For audiences in Britain in 1948, 'The Red Shoes' came as a shock. They were expecting something bright and magical, something to help alleviate the melancholy of the post-war period, but were horrified by the emotional violence of the film. They were even dismissive of the ballet sequence, accusing Powell and Pressburger of distracting from the skill of the dancers with their abstract flourishes. In the United States though, the film was lauded as a triumph by critics and embraced by audiences, with the film earning five Oscar nominations, including Best Picture (although no nomination for Jack Cardiff's cinematography, one of the most baffling snubs in Oscar history).

Now 75 years on from its release, the film is universally praised as a landmark. It has been consistently named as one of the best British films ever made, is counted as a favourite for filmmakers such as Martin Scorsese and Steven Spielberg, been imitated by and has influenced countless films from 'An American in Paris' (1951) to 'Barbie' (2023), and even inspired Kate Bush's 1993 album of the same name. In 2009, the film was gifted with an astonishing digital restoration, rescuing the film before its battered original negative became wholly unusable and ensuring its preservation for future generations.

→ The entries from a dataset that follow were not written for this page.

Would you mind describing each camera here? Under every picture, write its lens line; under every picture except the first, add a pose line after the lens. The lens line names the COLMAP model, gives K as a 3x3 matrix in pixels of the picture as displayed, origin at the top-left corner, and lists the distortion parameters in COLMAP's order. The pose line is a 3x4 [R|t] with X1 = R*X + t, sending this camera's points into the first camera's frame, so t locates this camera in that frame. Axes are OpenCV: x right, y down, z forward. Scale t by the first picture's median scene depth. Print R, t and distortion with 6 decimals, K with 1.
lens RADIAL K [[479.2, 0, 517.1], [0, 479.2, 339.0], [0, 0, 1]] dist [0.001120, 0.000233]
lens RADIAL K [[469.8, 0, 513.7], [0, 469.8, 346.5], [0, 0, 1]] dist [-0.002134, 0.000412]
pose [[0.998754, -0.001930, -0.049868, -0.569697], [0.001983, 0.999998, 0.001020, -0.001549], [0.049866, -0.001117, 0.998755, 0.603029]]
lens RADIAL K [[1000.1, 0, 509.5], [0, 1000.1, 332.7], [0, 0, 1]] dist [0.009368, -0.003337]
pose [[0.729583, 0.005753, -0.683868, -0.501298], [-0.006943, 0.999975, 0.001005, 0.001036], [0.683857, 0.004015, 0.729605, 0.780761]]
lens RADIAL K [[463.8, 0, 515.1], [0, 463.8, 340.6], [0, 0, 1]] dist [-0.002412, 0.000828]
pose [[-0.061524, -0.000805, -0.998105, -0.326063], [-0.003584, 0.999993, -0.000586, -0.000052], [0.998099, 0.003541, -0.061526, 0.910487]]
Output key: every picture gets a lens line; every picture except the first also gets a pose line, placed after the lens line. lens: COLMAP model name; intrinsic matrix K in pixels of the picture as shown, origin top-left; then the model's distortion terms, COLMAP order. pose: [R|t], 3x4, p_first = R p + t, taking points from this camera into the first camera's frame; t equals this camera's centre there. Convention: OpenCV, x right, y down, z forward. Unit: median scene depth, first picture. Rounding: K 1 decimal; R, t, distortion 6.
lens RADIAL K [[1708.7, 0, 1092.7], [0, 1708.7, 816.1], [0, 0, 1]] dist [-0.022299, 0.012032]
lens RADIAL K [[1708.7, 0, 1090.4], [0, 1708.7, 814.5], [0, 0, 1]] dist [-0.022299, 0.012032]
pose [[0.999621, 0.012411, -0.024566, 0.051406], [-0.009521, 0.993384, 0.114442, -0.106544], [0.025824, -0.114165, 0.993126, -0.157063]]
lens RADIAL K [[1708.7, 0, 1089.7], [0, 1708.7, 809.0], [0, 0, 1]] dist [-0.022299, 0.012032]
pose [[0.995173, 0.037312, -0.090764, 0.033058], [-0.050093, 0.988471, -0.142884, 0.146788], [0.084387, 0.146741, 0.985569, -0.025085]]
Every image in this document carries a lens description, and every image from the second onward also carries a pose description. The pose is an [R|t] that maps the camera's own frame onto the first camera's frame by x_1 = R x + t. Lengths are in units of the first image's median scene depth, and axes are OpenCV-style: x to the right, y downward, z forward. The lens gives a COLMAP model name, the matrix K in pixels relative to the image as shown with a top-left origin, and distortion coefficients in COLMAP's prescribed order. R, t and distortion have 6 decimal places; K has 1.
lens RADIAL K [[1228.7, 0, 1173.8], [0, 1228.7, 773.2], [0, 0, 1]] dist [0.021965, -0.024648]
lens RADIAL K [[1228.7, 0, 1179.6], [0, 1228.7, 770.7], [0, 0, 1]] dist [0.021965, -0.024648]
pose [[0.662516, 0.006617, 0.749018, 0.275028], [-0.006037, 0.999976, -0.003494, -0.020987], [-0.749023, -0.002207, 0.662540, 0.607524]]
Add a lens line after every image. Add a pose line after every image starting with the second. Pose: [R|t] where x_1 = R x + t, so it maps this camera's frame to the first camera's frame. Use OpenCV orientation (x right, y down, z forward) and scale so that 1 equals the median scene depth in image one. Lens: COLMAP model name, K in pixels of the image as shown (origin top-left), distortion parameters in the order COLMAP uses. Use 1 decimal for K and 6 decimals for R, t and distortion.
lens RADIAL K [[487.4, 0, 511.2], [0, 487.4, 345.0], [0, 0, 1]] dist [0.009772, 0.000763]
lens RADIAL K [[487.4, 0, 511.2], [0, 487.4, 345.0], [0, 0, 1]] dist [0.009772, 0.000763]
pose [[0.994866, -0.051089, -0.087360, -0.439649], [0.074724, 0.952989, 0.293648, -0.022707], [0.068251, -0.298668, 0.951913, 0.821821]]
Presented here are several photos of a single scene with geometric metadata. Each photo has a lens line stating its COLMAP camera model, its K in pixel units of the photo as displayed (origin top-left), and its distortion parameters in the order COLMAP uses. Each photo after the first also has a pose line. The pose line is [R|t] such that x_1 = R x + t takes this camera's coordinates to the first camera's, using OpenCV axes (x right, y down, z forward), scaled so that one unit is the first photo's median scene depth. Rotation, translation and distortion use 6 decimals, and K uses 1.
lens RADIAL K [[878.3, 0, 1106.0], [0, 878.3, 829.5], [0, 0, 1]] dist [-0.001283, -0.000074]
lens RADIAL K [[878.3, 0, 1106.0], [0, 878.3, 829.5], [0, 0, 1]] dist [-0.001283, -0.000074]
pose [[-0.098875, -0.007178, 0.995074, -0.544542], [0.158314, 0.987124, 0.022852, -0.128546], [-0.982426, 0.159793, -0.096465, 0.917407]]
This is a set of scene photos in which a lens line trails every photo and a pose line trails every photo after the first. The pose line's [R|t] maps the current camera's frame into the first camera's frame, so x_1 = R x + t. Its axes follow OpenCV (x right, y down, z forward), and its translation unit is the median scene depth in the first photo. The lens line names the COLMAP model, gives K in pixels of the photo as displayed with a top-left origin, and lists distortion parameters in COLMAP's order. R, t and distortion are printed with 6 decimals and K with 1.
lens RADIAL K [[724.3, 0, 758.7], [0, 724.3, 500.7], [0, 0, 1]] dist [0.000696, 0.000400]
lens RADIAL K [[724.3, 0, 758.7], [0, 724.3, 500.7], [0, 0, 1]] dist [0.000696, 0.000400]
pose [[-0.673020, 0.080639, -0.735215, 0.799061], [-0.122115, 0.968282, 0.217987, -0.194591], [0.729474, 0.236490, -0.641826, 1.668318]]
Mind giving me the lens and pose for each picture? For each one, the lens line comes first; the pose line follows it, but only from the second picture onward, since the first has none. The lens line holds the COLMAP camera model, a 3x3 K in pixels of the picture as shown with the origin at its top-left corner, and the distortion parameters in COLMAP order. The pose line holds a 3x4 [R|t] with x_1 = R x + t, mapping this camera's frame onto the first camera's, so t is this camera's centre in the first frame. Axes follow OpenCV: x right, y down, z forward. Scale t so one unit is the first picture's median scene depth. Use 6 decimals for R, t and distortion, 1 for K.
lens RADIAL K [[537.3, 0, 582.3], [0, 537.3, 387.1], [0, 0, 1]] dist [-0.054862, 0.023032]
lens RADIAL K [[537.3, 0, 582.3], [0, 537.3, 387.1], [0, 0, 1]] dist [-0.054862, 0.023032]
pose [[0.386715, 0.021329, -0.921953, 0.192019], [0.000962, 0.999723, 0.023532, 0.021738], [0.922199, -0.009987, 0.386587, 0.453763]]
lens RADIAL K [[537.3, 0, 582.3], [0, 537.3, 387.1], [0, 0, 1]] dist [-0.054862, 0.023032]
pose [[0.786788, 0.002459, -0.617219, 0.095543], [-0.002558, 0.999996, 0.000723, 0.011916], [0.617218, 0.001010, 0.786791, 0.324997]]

When lists or books are written about the best films ever made, 'The Red Shoes' will always be there.

It's very easy to layer hyperbole upon 'The Red Shoes'. There isn't a single aspect of the film that doesn't reach perfection, that puts a step wrong. Calling it a miracle or a masterpiece comes naturally in the face of it. And yet, this kind of ecstatic praise almost risks cheapening it. No matter how many words I write, nothing I say can come close to capturing the experience of watching it. I've been haunted by it ever since first discovering it as a teenager, and every time I return to it, the power of it only deepens, my love for it enriched, the force of it all the greater. 'The Red Shoes' is a film of impossible beauty and overwhelming tragedy, expressing the inexpressible in ways that are still revelatory. It is cinema at its purest and its most impossible.